[Opening Material provided section]

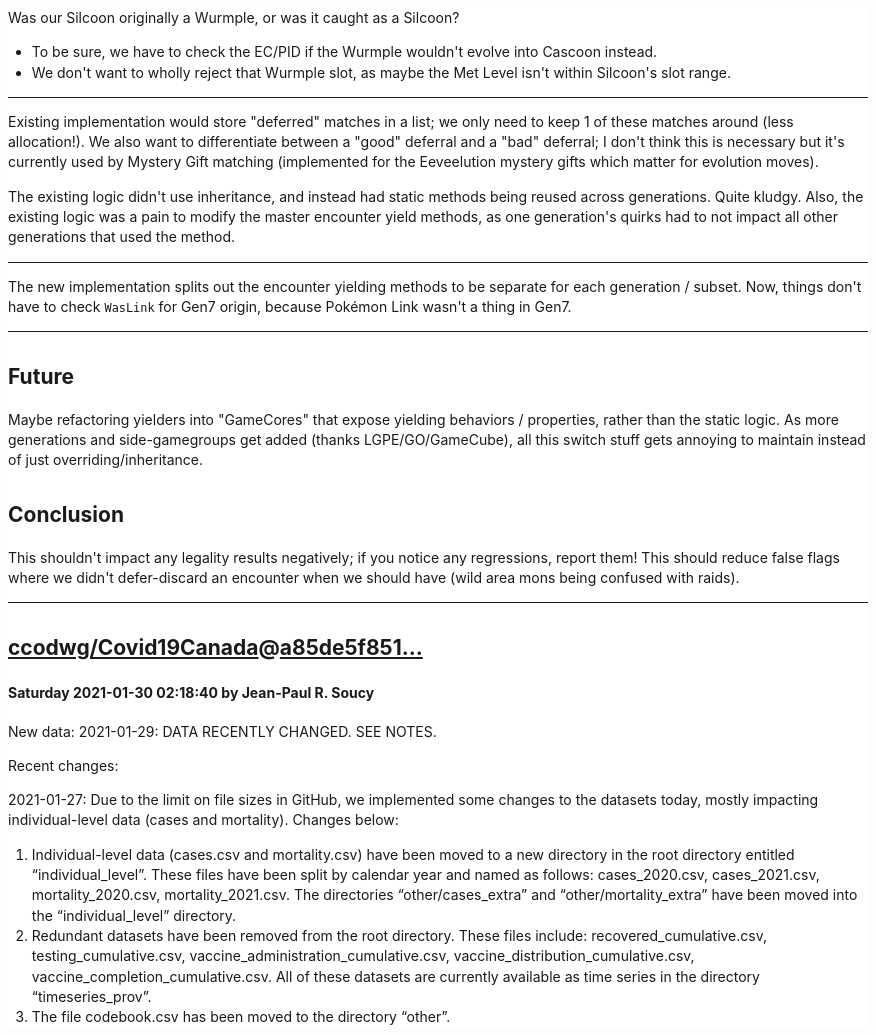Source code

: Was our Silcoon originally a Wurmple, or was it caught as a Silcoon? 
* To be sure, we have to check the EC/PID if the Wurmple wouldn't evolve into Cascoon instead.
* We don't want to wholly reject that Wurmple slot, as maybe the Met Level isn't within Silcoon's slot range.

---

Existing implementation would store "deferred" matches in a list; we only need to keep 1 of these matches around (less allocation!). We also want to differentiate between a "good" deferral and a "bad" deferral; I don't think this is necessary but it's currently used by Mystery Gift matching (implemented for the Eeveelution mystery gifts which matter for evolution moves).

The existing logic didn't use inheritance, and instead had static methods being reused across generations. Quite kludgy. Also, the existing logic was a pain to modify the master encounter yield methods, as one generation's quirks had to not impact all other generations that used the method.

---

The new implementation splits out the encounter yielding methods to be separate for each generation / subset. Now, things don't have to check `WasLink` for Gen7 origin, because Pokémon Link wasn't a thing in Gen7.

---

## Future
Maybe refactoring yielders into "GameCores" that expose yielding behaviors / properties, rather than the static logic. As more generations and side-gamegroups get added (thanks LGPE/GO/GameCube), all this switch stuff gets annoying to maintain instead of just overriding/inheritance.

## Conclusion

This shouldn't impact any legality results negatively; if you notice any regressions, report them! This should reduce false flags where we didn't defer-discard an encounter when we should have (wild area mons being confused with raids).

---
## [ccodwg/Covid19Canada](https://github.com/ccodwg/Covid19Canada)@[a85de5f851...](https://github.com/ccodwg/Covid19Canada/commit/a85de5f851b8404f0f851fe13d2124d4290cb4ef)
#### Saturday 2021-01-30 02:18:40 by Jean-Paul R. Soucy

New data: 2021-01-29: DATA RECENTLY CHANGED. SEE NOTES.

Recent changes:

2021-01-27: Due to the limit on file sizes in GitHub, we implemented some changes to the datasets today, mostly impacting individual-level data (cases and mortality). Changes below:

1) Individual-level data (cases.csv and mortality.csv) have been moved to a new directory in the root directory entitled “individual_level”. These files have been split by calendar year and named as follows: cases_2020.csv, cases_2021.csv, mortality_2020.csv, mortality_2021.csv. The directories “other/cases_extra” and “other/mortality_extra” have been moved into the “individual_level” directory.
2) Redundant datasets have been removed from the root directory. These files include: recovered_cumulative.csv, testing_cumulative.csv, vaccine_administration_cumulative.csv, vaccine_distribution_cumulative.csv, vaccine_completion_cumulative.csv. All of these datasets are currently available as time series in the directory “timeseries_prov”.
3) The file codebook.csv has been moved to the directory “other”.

[Closing Material provided section]

Your output should be the full set of entries above, restated word for word and free of pictures.

# Answer to the exercise
Source code

: Was our Silcoon originally a Wurmple, or was it caught as a Silcoon? 
* To be sure, we have to check the EC/PID if the Wurmple wouldn't evolve into Cascoon instead.
* We don't want to wholly reject that Wurmple slot, as maybe the Met Level isn't within Silcoon's slot range.

---

Existing implementation would store "deferred" matches in a list; we only need to keep 1 of these matches around (less allocation!). We also want to differentiate between a "good" deferral and a "bad" deferral; I don't think this is necessary but it's currently used by Mystery Gift matching (implemented for the Eeveelution mystery gifts which matter for evolution moves).

The existing logic didn't use inheritance, and instead had static methods being reused across generations. Quite kludgy. Also, the existing logic was a pain to modify the master encounter yield methods, as one generation's quirks had to not impact all other generations that used the method.

---

The new implementation splits out the encounter yielding methods to be separate for each generation / subset. Now, things don't have to check `WasLink` for Gen7 origin, because Pokémon Link wasn't a thing in Gen7.

---

## Future
Maybe refactoring yielders into "GameCores" that expose yielding behaviors / properties, rather than the static logic. As more generations and side-gamegroups get added (thanks LGPE/GO/GameCube), all this switch stuff gets annoying to maintain instead of just overriding/inheritance.

## Conclusion

This shouldn't impact any legality results negatively; if you notice any regressions, report them! This should reduce false flags where we didn't defer-discard an encounter when we should have (wild area mons being confused with raids).

---
## [ccodwg/Covid19Canada](https://github.com/ccodwg/Covid19Canada)@[a85de5f851...](https://github.com/ccodwg/Covid19Canada/commit/a85de5f851b8404f0f851fe13d2124d4290cb4ef)
#### Saturday 2021-01-30 02:18:40 by Jean-Paul R. Soucy

New data: 2021-01-29: DATA RECENTLY CHANGED. SEE NOTES.

Recent changes:

2021-01-27: Due to the limit on file sizes in GitHub, we implemented some changes to the datasets today, mostly impacting individual-level data (cases and mortality). Changes below:

1) Individual-level data (cases.csv and mortality.csv) have been moved to a new directory in the root directory entitled “individual_level”. These files have been split by calendar year and named as follows: cases_2020.csv, cases_2021.csv, mortality_2020.csv, mortality_2021.csv. The directories “other/cases_extra” and “other/mortality_extra” have been moved into the “individual_level” directory.
2) Redundant datasets have been removed from the root directory. These files include: recovered_cumulative.csv, testing_cumulative.csv, vaccine_administration_cumulative.csv, vaccine_distribution_cumulative.csv, vaccine_completion_cumulative.csv. All of these datasets are currently available as time series in the directory “timeseries_prov”.
3) The file codebook.csv has been moved to the directory “other”.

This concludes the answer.